## AIM OF THE TASK
Your answer should be a single number: how many lines in the data below hold the string "coordinate".

## DATA PROVIDED
────────────────────
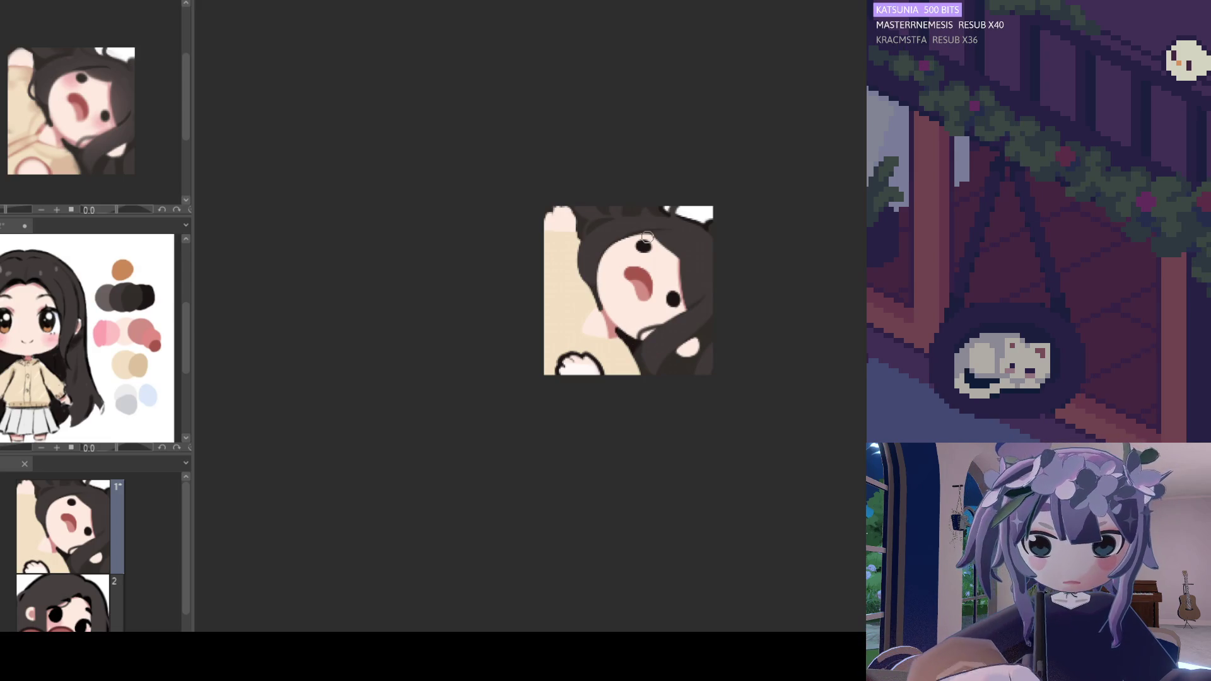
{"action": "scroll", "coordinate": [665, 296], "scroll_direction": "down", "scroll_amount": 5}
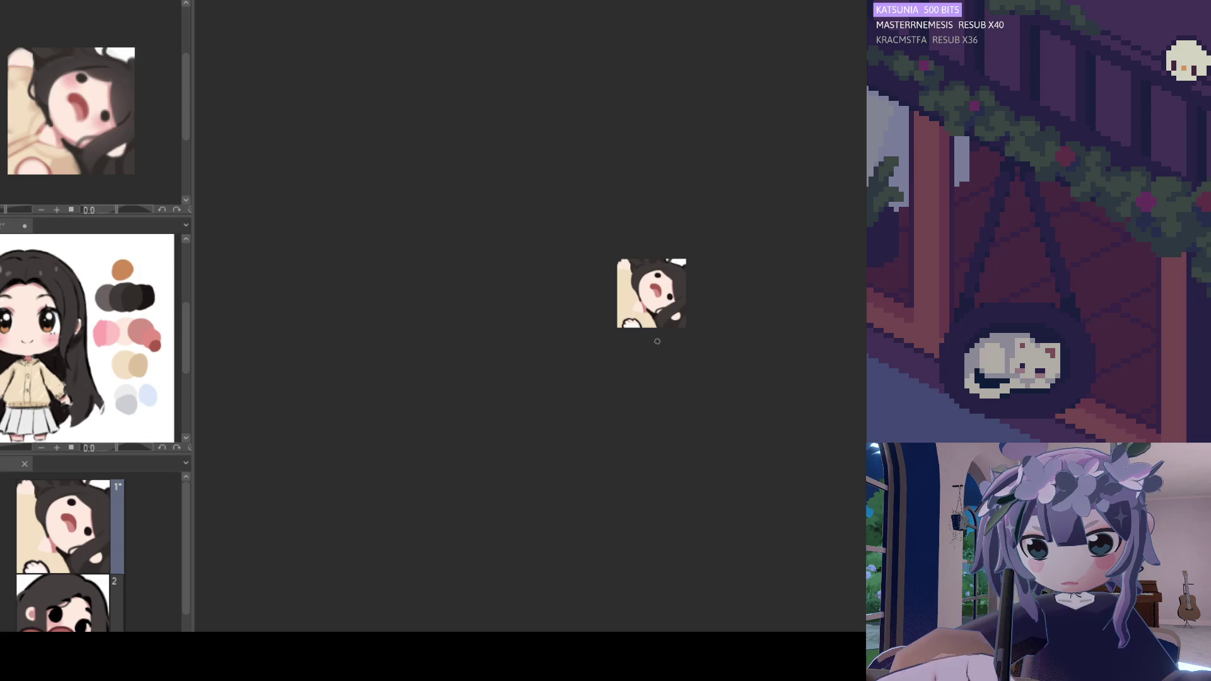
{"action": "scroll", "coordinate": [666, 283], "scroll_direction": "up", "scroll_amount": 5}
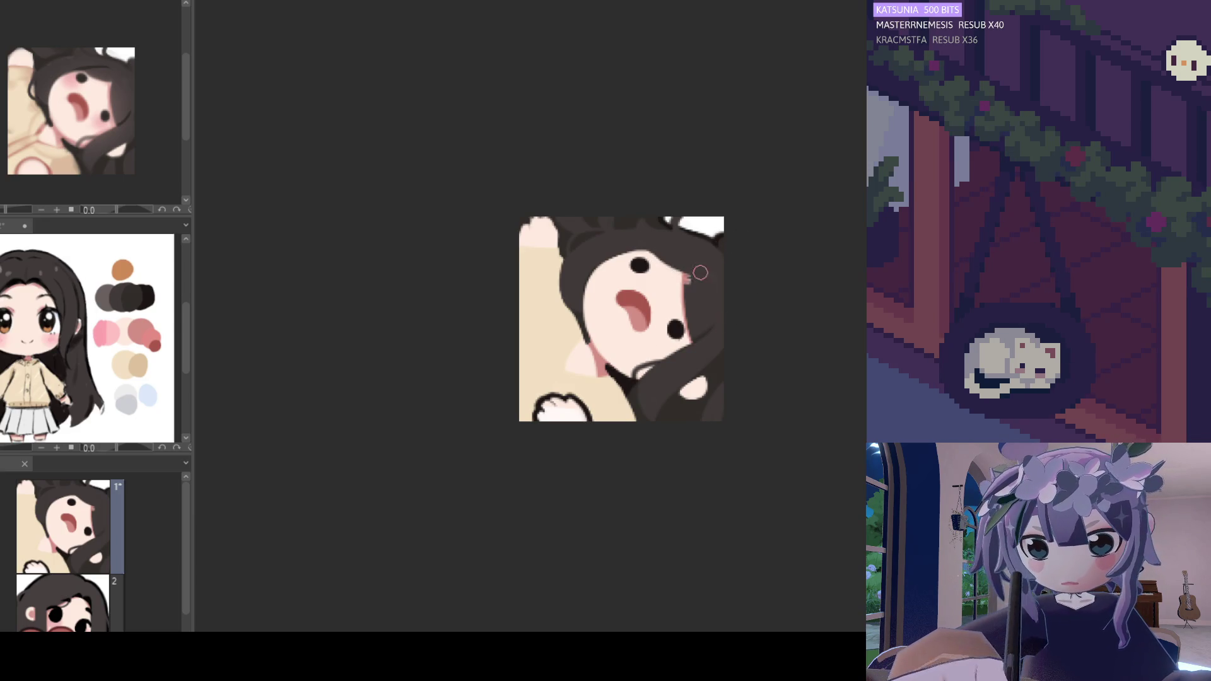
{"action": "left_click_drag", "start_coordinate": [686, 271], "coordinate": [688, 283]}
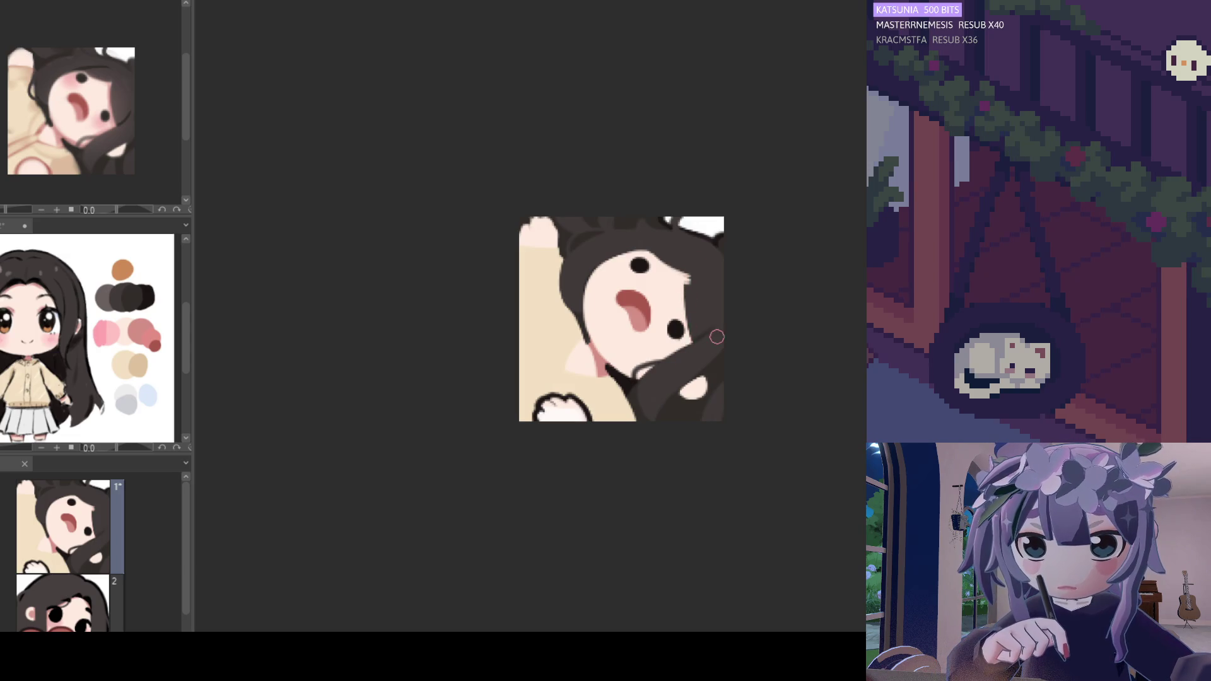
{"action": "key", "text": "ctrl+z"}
────────────────────
## SOLUTION FOR THIS EXERCISE
3